- Un nouveau rapport indique que le Cameroun a perdu ces cinq dernières années près de 782 000 hectares, soit 4,2 % de son couvert forestier.
- Cette déforestation est due à l’essor de la production de cacao pour approvisionner le marché européen et menace la biodiversité dans la région du Littoral au sud-ouest du pays.
- Si le Règlement de l'Union européenne sur la déforestation, qui entre vigueur à la fin de l’année 2025, n'est pas bien connu des exploitants camerounais, certains experts y voient des obstacles dans son application.
Déjà menacées par l’huile de palme et l’exploitation forestière, les forêts du Cameroun font aujourd’hui face à un nouveau facteur de déforestation : l’essor de la production de cacao pour approvisionner le marché européen.

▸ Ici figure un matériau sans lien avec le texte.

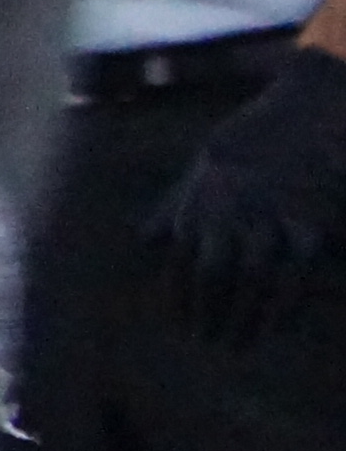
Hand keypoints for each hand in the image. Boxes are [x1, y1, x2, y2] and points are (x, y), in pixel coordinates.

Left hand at [143, 43, 345, 347]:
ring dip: (244, 316)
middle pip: (214, 273)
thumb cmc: (251, 139)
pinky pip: (296, 270)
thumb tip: (141, 239)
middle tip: (207, 345)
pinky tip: (279, 325)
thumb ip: (175, 206)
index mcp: (200, 198)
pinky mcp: (310, 220)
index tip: (178, 325)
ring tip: (239, 345)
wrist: (308, 105)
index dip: (179, 295)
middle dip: (209, 312)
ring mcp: (271, 215)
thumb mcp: (202, 165)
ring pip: (253, 277)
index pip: (182, 258)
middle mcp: (230, 209)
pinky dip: (285, 301)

Un nouveau rapport du groupe de défense de l’environnement Mighty Earth révèle que la déforestation s’est accélérée au Cameroun, le pays ayant perdu près de 782 000 hectares, soit 4,2 % de son couvert forestier, en seulement cinq ans depuis 2020.
Jusque-là, le Cameroun avait perdu environ 6 % de son couvert forestier entre 2000 et 2020, principalement à cause de l’exploitation forestière et de la production d’huile de palme, selon l’Organisation des Nations unies pour l’alimentation et l’agriculture (FAO).
Au moins la moitié des pertes récentes de forêts observées depuis 2020 ont eu lieu dans les régions productrices de cacao, a constaté Mighty Earth.
« Avec la croissance prévue de l’industrie du cacao, cela pourrait vraiment continuer à augmenter », a dit Thea Parson, co-autrice du rapport de Mighty Earth, à Mongabay dans une interview.
En janvier 2025, les partenaires camerounais de Mighty Earth ont évalué les zones productrices de cacao dans la région du Littoral au sud-ouest, à l’aide d’alertes satellites et d’enquêtes sur le terrain et ont observé que la déforestation pour des plantations de cacao se poursuit.
Dans la commune de Nkondjock près du Parc national d’Ebo, qui abrite des gorilles des plaines de l’Ouest (Gorilla gorilla gorilla) et des éléphants de forêt (Loxodonta cyclotis) en danger critique, par exemple, l’équipe a documenté des défrichements récents de forêts et des cacaoyers fraîchement plantés.
L’Europe est le plus gros acheteur de cacao du Cameroun, la forme transformée de la fève de cacao, la déforestation récente pour la culture du cacao met de nombreux exploitants en violation du Règlement de l’Union européenne sur la déforestation (RDUE). Le texte important, qui doit entrer en vigueur à la fin de l’année 2025, exige des importateurs, de vérifier que leurs produits ne proviennent pas de forêts défrichées après le 31 décembre 2020.
Mais peu d’exploitants camerounais ont entendu parler du RDUE.
« Dans l’ensemble, il semble que le soutien que les cultivateurs reçoivent par rapport au RDUE et leur degré de préparation ne sont pas au niveau où ils devraient être pour l’application du règlement à la fin de l’année », a dit Parson, à Mongabay.
Le fait que l’industrie dépend d’intermédiaires non réglementés, ou coxeurs, pose une difficulté pour l’exigence de traçabilité du RDUE. Les cultivateurs préfèrent les coxeurs pour obtenir des paiements rapides, bien que bas, et les négociants apprécient leur capacité à obtenir des fèves de haute qualité à bas prix. Toutefois, étant donné que la marchandise change de mains plusieurs fois par l’intermédiaire de ces coxeurs avant d’atteindre les exportateurs, des fèves provenant de zones récemment défrichées peuvent se retrouver mélangées à celles des exploitations plus anciennes, compromettant la transparence.
Parson explique que l’une des recommandations formulées dans le rapport est de renforcer les relations entre les cultivateurs et les entreprises, et de réglementer ou de mieux formaliser la profession de coxeur (si celle-ci conserve une raison d’être) dans la chaîne d’approvisionnement.
Les enjeux sont importants. En Côte d’Ivoire, la conversion de la forêt tropicale pour la culture du cacao a eu un effet ravageur sur la biodiversité. Mais, selon Luca Luiselli, un professeur d’écologie à l’université de Lomé au Togo, qui n’a pas contribué au rapport, la géographie du Cameroun pourrait participer à empêcher une déforestation à grande échelle.
« Le paysage forestier au Cameroun est beaucoup plus montagneux et l’accès nécessaire à la création de grandes plantations est beaucoup plus difficile », a dit Luiselli, à Mongabay.
Image de bannière : Un terrain défriché sur la commune de Nkondjock avec des cacaoyers récemment plantés. Image fournie par Communauté et Développement Durable (CODED), Cameroun.
Cet article a été publié initialement ici en anglais le 4 août, 2025.